Ironis, Buruh Tani Mengonsumsi Tiwul - Kompas.com

Ironis, Buruh Tani Mengonsumsi Tiwul

Kompas.com - 04/01/2009, 21:47 WIB

TULUNGAGUNG, MINGGU - Sebagian warga di Kabupaten Tulungagung, Jawa Timur, mulai mengonsumsi tiwul atau singkong yang dikeringkan, ditumbuk, lalu diberi kelapa parut. Ironisnya, tiwul dikonsumsi buruh tani yang sehari-hari justru menanam padi.
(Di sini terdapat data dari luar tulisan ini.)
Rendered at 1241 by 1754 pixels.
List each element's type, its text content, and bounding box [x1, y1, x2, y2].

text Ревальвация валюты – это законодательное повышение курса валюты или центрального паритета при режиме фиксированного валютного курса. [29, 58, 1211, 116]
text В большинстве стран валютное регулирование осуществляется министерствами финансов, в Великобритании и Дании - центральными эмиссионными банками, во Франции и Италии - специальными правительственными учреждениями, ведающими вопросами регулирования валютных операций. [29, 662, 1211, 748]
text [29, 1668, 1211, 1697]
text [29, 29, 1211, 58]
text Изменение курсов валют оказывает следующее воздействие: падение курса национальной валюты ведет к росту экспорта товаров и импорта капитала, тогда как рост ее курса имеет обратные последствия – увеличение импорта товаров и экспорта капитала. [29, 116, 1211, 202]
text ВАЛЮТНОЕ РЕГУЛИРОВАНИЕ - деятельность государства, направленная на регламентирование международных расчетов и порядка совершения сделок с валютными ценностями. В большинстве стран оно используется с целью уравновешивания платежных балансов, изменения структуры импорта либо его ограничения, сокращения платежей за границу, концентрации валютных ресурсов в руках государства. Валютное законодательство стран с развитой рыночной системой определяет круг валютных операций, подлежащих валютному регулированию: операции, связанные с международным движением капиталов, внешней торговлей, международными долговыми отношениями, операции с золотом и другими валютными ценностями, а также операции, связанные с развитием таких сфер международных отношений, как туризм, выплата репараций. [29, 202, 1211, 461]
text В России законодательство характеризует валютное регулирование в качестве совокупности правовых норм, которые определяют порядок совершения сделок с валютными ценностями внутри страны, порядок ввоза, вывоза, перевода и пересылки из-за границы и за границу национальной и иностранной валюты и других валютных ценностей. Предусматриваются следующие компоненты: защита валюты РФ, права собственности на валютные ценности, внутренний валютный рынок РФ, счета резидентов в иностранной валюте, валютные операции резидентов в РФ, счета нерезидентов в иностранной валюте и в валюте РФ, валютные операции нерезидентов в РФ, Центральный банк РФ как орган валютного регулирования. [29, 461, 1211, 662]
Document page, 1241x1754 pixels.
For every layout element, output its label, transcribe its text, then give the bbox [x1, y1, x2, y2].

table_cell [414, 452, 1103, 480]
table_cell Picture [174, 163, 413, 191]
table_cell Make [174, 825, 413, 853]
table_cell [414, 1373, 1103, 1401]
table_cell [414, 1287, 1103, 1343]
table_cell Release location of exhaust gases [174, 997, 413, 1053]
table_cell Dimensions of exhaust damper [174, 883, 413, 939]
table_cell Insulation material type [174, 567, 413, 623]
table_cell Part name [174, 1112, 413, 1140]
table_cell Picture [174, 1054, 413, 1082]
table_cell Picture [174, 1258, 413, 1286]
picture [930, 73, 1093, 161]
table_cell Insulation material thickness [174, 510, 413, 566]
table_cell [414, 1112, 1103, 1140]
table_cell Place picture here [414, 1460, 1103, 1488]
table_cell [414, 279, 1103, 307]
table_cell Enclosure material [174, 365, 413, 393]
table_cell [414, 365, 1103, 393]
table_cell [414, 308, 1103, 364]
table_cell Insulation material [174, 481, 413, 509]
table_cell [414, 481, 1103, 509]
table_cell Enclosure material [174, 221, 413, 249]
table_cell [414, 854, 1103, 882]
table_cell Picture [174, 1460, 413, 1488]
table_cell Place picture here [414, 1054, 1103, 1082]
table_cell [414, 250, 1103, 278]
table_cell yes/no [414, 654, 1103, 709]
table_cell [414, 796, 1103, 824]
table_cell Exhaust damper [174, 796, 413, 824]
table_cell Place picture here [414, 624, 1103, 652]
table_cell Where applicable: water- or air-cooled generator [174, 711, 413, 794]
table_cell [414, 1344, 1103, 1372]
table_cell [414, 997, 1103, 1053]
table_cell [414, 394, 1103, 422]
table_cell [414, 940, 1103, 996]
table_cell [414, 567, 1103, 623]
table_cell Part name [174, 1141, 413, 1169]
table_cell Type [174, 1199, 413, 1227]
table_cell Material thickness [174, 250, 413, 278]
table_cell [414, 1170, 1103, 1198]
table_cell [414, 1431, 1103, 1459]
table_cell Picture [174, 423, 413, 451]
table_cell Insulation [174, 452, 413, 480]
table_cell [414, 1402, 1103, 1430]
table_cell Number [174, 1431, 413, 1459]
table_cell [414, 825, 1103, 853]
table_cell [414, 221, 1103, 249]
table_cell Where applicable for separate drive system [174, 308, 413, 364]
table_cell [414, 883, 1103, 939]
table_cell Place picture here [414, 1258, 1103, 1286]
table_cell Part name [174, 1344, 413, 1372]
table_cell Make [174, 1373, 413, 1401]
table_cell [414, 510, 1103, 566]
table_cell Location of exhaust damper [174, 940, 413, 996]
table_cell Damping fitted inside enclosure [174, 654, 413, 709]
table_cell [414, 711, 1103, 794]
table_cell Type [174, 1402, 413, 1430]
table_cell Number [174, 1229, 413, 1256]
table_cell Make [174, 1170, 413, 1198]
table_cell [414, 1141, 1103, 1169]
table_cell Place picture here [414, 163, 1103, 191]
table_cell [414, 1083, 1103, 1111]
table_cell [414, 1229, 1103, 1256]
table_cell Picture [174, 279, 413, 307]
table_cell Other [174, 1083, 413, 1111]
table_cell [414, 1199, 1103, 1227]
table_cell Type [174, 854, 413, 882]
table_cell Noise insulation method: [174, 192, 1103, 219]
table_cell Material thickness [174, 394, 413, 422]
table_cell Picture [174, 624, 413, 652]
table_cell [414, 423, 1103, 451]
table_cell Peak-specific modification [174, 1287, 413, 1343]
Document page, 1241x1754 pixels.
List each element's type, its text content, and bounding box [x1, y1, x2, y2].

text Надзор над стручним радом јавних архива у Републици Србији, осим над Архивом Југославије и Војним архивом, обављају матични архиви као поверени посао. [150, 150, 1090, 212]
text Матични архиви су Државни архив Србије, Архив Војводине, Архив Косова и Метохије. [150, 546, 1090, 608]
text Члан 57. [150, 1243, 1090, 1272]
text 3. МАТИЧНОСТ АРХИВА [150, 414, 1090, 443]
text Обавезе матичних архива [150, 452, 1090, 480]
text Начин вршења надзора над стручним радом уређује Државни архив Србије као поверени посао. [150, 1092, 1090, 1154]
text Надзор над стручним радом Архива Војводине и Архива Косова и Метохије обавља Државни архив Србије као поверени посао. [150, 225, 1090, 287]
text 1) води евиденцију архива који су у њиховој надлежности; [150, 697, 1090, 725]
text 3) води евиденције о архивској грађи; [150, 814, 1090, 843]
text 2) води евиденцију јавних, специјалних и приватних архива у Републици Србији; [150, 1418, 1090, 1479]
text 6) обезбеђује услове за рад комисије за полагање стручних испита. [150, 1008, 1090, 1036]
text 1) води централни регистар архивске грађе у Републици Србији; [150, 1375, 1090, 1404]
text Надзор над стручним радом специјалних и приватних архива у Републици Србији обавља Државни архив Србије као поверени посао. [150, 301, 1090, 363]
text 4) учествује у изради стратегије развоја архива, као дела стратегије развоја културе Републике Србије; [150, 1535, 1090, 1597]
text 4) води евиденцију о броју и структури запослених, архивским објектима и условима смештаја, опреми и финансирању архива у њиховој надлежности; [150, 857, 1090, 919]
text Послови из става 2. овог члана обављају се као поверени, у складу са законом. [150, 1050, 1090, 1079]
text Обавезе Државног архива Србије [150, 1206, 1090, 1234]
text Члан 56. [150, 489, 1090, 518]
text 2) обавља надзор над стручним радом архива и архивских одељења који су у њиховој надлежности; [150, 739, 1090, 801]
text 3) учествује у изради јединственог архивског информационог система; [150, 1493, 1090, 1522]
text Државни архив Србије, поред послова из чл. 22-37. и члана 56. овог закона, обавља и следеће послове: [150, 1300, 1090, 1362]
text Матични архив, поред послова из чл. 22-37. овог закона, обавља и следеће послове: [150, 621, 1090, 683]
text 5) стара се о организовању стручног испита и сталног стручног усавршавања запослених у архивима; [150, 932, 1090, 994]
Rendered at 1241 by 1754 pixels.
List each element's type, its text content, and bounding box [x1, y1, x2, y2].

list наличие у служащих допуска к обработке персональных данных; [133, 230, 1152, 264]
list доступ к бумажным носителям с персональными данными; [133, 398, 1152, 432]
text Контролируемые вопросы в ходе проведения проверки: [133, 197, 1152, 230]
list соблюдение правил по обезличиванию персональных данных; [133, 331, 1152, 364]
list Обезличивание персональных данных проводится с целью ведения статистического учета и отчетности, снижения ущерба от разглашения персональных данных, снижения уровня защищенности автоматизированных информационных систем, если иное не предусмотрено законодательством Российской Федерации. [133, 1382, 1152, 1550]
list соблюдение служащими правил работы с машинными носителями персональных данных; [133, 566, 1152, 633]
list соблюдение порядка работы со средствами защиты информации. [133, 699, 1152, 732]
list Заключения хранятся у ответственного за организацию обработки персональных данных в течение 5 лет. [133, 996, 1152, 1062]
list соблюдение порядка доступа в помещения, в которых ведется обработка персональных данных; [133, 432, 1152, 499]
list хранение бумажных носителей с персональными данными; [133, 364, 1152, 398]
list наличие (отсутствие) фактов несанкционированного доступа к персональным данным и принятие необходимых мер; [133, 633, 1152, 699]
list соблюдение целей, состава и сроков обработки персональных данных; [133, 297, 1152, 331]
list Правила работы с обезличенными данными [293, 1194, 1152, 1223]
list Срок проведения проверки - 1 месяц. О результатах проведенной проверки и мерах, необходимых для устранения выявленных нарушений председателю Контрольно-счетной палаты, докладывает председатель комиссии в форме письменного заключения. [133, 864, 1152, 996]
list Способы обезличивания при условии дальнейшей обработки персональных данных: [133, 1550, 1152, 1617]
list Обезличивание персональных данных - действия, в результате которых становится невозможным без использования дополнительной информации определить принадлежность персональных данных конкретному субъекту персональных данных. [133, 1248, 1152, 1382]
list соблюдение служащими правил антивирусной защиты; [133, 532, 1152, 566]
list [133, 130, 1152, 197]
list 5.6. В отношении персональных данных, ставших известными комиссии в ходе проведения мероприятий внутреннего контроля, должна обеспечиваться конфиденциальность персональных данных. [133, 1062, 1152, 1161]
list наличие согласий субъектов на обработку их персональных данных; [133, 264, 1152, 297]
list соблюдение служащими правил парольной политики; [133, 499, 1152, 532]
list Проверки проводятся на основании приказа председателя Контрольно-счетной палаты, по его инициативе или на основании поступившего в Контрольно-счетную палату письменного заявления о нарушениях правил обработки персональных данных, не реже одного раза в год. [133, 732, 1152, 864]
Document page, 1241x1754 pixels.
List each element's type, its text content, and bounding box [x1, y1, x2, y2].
"Beras sudah mulai susah, adanya cuma tiwul," kata Khotimah (37), warga Juragan, Kecamatan Besuki, Kabupaten Tulungagung, Minggu (4/1). Perempuan yang bekerja sebagai buruh tani itu biasanya mendapatkan jatah beras untuk orang miskin (raskin).

Namun, hampir tiga bulan ini, jatah itu sudah tidak ada lagi. Adanya tiwul, terpaksa itu yang dimakan sehari-hari.

Pengakuan senada dilontarkan Abu Bakar (44), warga Desa Wateskroyo, Kecamatan Besuki, Kabupaten Tulungagung. Ia makan jagung sebagai gantinya nasi.

"Kebetulan saat panen jagung beberapa hari lalu, harganya relatif murah. Jadi, tidak semuanya saya jual," katanya menuturkan. Kebanyakan warga yang tinggal di kawasan selatan Kabupaten Tulungagung itu memanfaatkan jagung yang dipanen sebulan sebelumnya.

Saat musim panen beberapa waktu lalu, jagung di daerah itu jatuh hingga level terendah, yakni Rp 1.800 per kilogram. Padahal sebelum musim panen, harga jagung di tingkat petani mencapai Rp 4.200,00 per kilogram.

Sebagian dari petani di Kabupaten Tulungagung menyimpannya untuk dikonsumsi pada saat beras susah didapat seperti saat ini.

Sementara itu, Pemerintah Kabupaten (Pemkab) Tulungagung tidak bisa berbuat banyak menghadapi sebagian warganya yang terancam krisis pangan itu.

"Alokasi dana untuk semua program terpaksa dipangkas untuk mencukupi gaji pegawai negeri, terutama guru yang baru diangkat," kata Kepala Bagian (Kabag) Hubungan Masyarakat (Humas) Pemkab Tulungagung, Wahyu Aji.

Sebelumnya, Pemkab setempat telah mengajukan penambahan dana alokasi umum (DAU) tahun 2009 kepada pemerintah pusat. Namun, kata dia, tidak mendapatkan tanggapan sehingga beberapa alokasi dana untuk program lainnya dipangkas untuk memenuhi kenaikan gaji pegawai negeri sipil (PNS) di lingkungan Pemkab Tulungagung sebesar 15 persen dan pengangkatan guru tidak tetap (GTT) sebagai PNS.